TASK GOAL —
The answer is all of the data repeated exactly, with each picture omitted.

- - - -

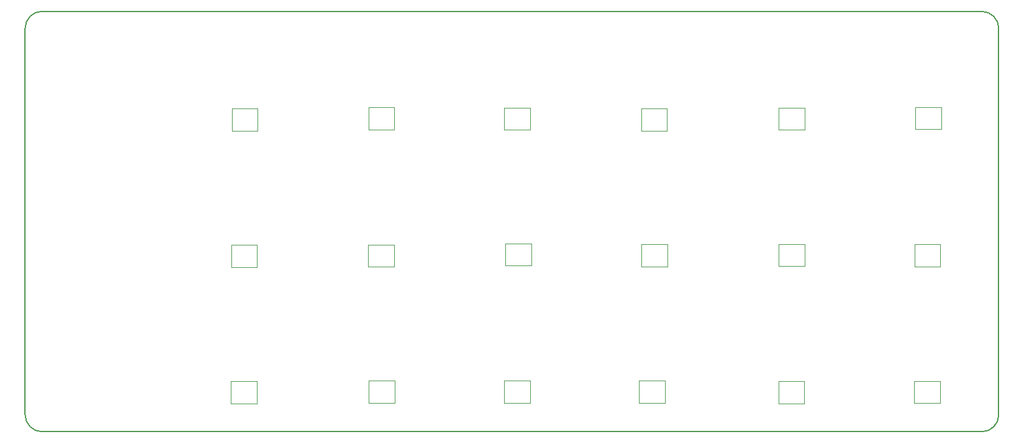
<source format=gm1>
G04 #@! TF.GenerationSoftware,KiCad,Pcbnew,(6.0.5)*
G04 #@! TF.CreationDate,2022-06-04T00:44:28+02:00*
G04 #@! TF.ProjectId,cheap_deck,63686561-705f-4646-9563-6b2e6b696361,3.0.1*
G04 #@! TF.SameCoordinates,Original*
G04 #@! TF.FileFunction,Profile,NP*
%FSLAX46Y46*%
G04 Gerber Fmt 4.6, Leading zero omitted, Abs format (unit mm)*
G04 Created by KiCad (PCBNEW (6.0.5)) date 2022-06-04 00:44:28*
%MOMM*%
%LPD*%
G01*
G04 APERTURE LIST*
G04 #@! TA.AperFunction,Profile*
%ADD10C,0.200000*%
G04 #@! TD*
G04 #@! TA.AperFunction,Profile*
%ADD11C,0.120000*%
G04 #@! TD*
G04 APERTURE END LIST*
D10*
X73288750Y-30123700D02*
G75*
G03*
X70907500Y-32505000I50J-2381300D01*
G01*
X73288750Y-30123750D02*
X204257500Y-30123750D01*
X206638750Y-32505000D02*
G75*
G03*
X204257500Y-30123750I-2381250J0D01*
G01*
X206638750Y-32505000D02*
X206638750Y-86480000D01*
X204257500Y-88861250D02*
G75*
G03*
X206638750Y-86480000I0J2381250D01*
G01*
X204257500Y-88861250D02*
X73288750Y-88861250D01*
X70907550Y-86480000D02*
G75*
G03*
X73288750Y-88861250I2381250J0D01*
G01*
X70907500Y-86480000D02*
X70907500Y-32505000D01*
D11*
X160102100Y-84815400D02*
X156502100Y-84815400D01*
X160102100Y-81715400D02*
X160102100Y-84815400D01*
X156502100Y-84815400D02*
X156502100Y-81715400D01*
X156502100Y-81715400D02*
X160102100Y-81715400D01*
X137680700Y-84815400D02*
X137680700Y-81715400D01*
X137680700Y-81715400D02*
X141280700Y-81715400D01*
X141280700Y-81715400D02*
X141280700Y-84815400D01*
X141280700Y-84815400D02*
X137680700Y-84815400D01*
X137883900Y-62563800D02*
X141483900Y-62563800D01*
X137883900Y-65663800D02*
X137883900Y-62563800D01*
X141483900Y-62563800D02*
X141483900Y-65663800D01*
X141483900Y-65663800D02*
X137883900Y-65663800D01*
X156826400Y-62705000D02*
X160426400Y-62705000D01*
X156826400Y-65805000D02*
X156826400Y-62705000D01*
X160426400Y-62705000D02*
X160426400Y-65805000D01*
X160426400Y-65805000D02*
X156826400Y-65805000D01*
X160406900Y-43717000D02*
X160406900Y-46817000D01*
X156806900Y-43717000D02*
X160406900Y-43717000D01*
X156806900Y-46817000D02*
X156806900Y-43717000D01*
X160406900Y-46817000D02*
X156806900Y-46817000D01*
X141280700Y-46702700D02*
X137680700Y-46702700D01*
X137680700Y-46702700D02*
X137680700Y-43602700D01*
X137680700Y-43602700D02*
X141280700Y-43602700D01*
X141280700Y-43602700D02*
X141280700Y-46702700D01*
X175920400Y-84904300D02*
X175920400Y-81804300D01*
X179520400Y-81804300D02*
X179520400Y-84904300D01*
X175920400Y-81804300D02*
X179520400Y-81804300D01*
X179520400Y-84904300D02*
X175920400Y-84904300D01*
X122428000Y-81755000D02*
X122428000Y-84855000D01*
X122428000Y-84855000D02*
X118828000Y-84855000D01*
X118828000Y-84855000D02*
X118828000Y-81755000D01*
X118828000Y-81755000D02*
X122428000Y-81755000D01*
X122345000Y-65828900D02*
X118745000Y-65828900D01*
X118745000Y-62728900D02*
X122345000Y-62728900D01*
X118745000Y-65828900D02*
X118745000Y-62728900D01*
X122345000Y-62728900D02*
X122345000Y-65828900D01*
X175971200Y-62652700D02*
X179571200Y-62652700D01*
X175971200Y-65752700D02*
X175971200Y-62652700D01*
X179571200Y-65752700D02*
X175971200Y-65752700D01*
X179571200Y-62652700D02*
X179571200Y-65752700D01*
X179558500Y-46702700D02*
X175958500Y-46702700D01*
X175958500Y-46702700D02*
X175958500Y-43602700D01*
X175958500Y-43602700D02*
X179558500Y-43602700D01*
X179558500Y-43602700D02*
X179558500Y-46702700D01*
X122370400Y-46664600D02*
X118770400Y-46664600D01*
X122370400Y-43564600D02*
X122370400Y-46664600D01*
X118770400Y-46664600D02*
X118770400Y-43564600D01*
X118770400Y-43564600D02*
X122370400Y-43564600D01*
X194856100Y-84866200D02*
X194856100Y-81766200D01*
X198456100Y-81766200D02*
X198456100Y-84866200D01*
X194856100Y-81766200D02*
X198456100Y-81766200D01*
X198456100Y-84866200D02*
X194856100Y-84866200D01*
X103206100Y-84929700D02*
X99606100Y-84929700D01*
X99606100Y-81829700D02*
X103206100Y-81829700D01*
X99606100Y-84929700D02*
X99606100Y-81829700D01*
X103206100Y-81829700D02*
X103206100Y-84929700D01*
X103231500Y-65857300D02*
X99631500Y-65857300D01*
X99631500Y-62757300D02*
X103231500Y-62757300D01*
X99631500Y-65857300D02*
X99631500Y-62757300D01*
X103231500Y-62757300D02*
X103231500Y-65857300D01*
X198506900Y-65781100D02*
X194906900Y-65781100D01*
X198506900Y-62681100D02*
X198506900Y-65781100D01*
X194906900Y-62681100D02*
X198506900Y-62681100D01*
X194906900Y-65781100D02*
X194906900Y-62681100D01*
X195015300Y-46615300D02*
X195015300Y-43515300D01*
X198615300Y-43515300D02*
X198615300Y-46615300D01*
X198615300Y-46615300D02*
X195015300Y-46615300D01*
X195015300Y-43515300D02*
X198615300Y-43515300D01*
X99720400Y-46817000D02*
X99720400Y-43717000D01*
X103320400Y-43717000D02*
X103320400Y-46817000D01*
X99720400Y-43717000D02*
X103320400Y-43717000D01*
X103320400Y-46817000D02*
X99720400Y-46817000D01*
M02*

</source>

- - - -

EXERCISE OUTPUT —
<source format=gm1>
G04 #@! TF.GenerationSoftware,KiCad,Pcbnew,(6.0.5)*
G04 #@! TF.CreationDate,2022-06-04T00:44:28+02:00*
G04 #@! TF.ProjectId,cheap_deck,63686561-705f-4646-9563-6b2e6b696361,3.0.1*
G04 #@! TF.SameCoordinates,Original*
G04 #@! TF.FileFunction,Profile,NP*
%FSLAX46Y46*%
G04 Gerber Fmt 4.6, Leading zero omitted, Abs format (unit mm)*
G04 Created by KiCad (PCBNEW (6.0.5)) date 2022-06-04 00:44:28*
%MOMM*%
%LPD*%
G01*
G04 APERTURE LIST*
G04 #@! TA.AperFunction,Profile*
%ADD10C,0.200000*%
G04 #@! TD*
G04 #@! TA.AperFunction,Profile*
%ADD11C,0.120000*%
G04 #@! TD*
G04 APERTURE END LIST*
D10*
X73288750Y-30123700D02*
G75*
G03*
X70907500Y-32505000I50J-2381300D01*
G01*
X73288750Y-30123750D02*
X204257500Y-30123750D01*
X206638750Y-32505000D02*
G75*
G03*
X204257500Y-30123750I-2381250J0D01*
G01*
X206638750Y-32505000D02*
X206638750Y-86480000D01*
X204257500Y-88861250D02*
G75*
G03*
X206638750Y-86480000I0J2381250D01*
G01*
X204257500Y-88861250D02*
X73288750Y-88861250D01*
X70907550Y-86480000D02*
G75*
G03*
X73288750Y-88861250I2381250J0D01*
G01*
X70907500Y-86480000D02*
X70907500Y-32505000D01*
D11*
X160102100Y-84815400D02*
X156502100Y-84815400D01*
X160102100Y-81715400D02*
X160102100Y-84815400D01*
X156502100Y-84815400D02*
X156502100Y-81715400D01*
X156502100Y-81715400D02*
X160102100Y-81715400D01*
X137680700Y-84815400D02*
X137680700Y-81715400D01*
X137680700Y-81715400D02*
X141280700Y-81715400D01*
X141280700Y-81715400D02*
X141280700Y-84815400D01*
X141280700Y-84815400D02*
X137680700Y-84815400D01*
X137883900Y-62563800D02*
X141483900Y-62563800D01*
X137883900Y-65663800D02*
X137883900Y-62563800D01*
X141483900Y-62563800D02*
X141483900Y-65663800D01*
X141483900Y-65663800D02*
X137883900Y-65663800D01*
X156826400Y-62705000D02*
X160426400Y-62705000D01*
X156826400Y-65805000D02*
X156826400Y-62705000D01*
X160426400Y-62705000D02*
X160426400Y-65805000D01*
X160426400Y-65805000D02*
X156826400Y-65805000D01*
X160406900Y-43717000D02*
X160406900Y-46817000D01*
X156806900Y-43717000D02*
X160406900Y-43717000D01*
X156806900Y-46817000D02*
X156806900Y-43717000D01*
X160406900Y-46817000D02*
X156806900Y-46817000D01*
X141280700Y-46702700D02*
X137680700Y-46702700D01*
X137680700Y-46702700D02*
X137680700Y-43602700D01*
X137680700Y-43602700D02*
X141280700Y-43602700D01*
X141280700Y-43602700D02*
X141280700Y-46702700D01*
X175920400Y-84904300D02*
X175920400Y-81804300D01*
X179520400Y-81804300D02*
X179520400Y-84904300D01*
X175920400Y-81804300D02*
X179520400Y-81804300D01*
X179520400Y-84904300D02*
X175920400Y-84904300D01*
X122428000Y-81755000D02*
X122428000Y-84855000D01*
X122428000Y-84855000D02*
X118828000Y-84855000D01*
X118828000Y-84855000D02*
X118828000Y-81755000D01*
X118828000Y-81755000D02*
X122428000Y-81755000D01*
X122345000Y-65828900D02*
X118745000Y-65828900D01*
X118745000Y-62728900D02*
X122345000Y-62728900D01*
X118745000Y-65828900D02*
X118745000Y-62728900D01*
X122345000Y-62728900D02*
X122345000Y-65828900D01*
X175971200Y-62652700D02*
X179571200Y-62652700D01*
X175971200Y-65752700D02*
X175971200Y-62652700D01*
X179571200Y-65752700D02*
X175971200Y-65752700D01*
X179571200Y-62652700D02*
X179571200Y-65752700D01*
X179558500Y-46702700D02*
X175958500Y-46702700D01*
X175958500Y-46702700D02*
X175958500Y-43602700D01*
X175958500Y-43602700D02*
X179558500Y-43602700D01*
X179558500Y-43602700D02*
X179558500Y-46702700D01*
X122370400Y-46664600D02*
X118770400Y-46664600D01*
X122370400Y-43564600D02*
X122370400Y-46664600D01*
X118770400Y-46664600D02*
X118770400Y-43564600D01*
X118770400Y-43564600D02*
X122370400Y-43564600D01*
X194856100Y-84866200D02*
X194856100Y-81766200D01*
X198456100Y-81766200D02*
X198456100Y-84866200D01*
X194856100Y-81766200D02*
X198456100Y-81766200D01*
X198456100Y-84866200D02*
X194856100Y-84866200D01*
X103206100Y-84929700D02*
X99606100Y-84929700D01*
X99606100Y-81829700D02*
X103206100Y-81829700D01*
X99606100Y-84929700D02*
X99606100Y-81829700D01*
X103206100Y-81829700D02*
X103206100Y-84929700D01*
X103231500Y-65857300D02*
X99631500Y-65857300D01*
X99631500Y-62757300D02*
X103231500Y-62757300D01*
X99631500Y-65857300D02*
X99631500Y-62757300D01*
X103231500Y-62757300D02*
X103231500Y-65857300D01*
X198506900Y-65781100D02*
X194906900Y-65781100D01*
X198506900Y-62681100D02*
X198506900Y-65781100D01*
X194906900Y-62681100D02*
X198506900Y-62681100D01*
X194906900Y-65781100D02*
X194906900Y-62681100D01*
X195015300Y-46615300D02*
X195015300Y-43515300D01*
X198615300Y-43515300D02*
X198615300Y-46615300D01*
X198615300Y-46615300D02*
X195015300Y-46615300D01*
X195015300Y-43515300D02*
X198615300Y-43515300D01*
X99720400Y-46817000D02*
X99720400Y-43717000D01*
X103320400Y-43717000D02*
X103320400Y-46817000D01*
X99720400Y-43717000D02*
X103320400Y-43717000D01*
X103320400Y-46817000D02*
X99720400Y-46817000D01*
M02*

</source>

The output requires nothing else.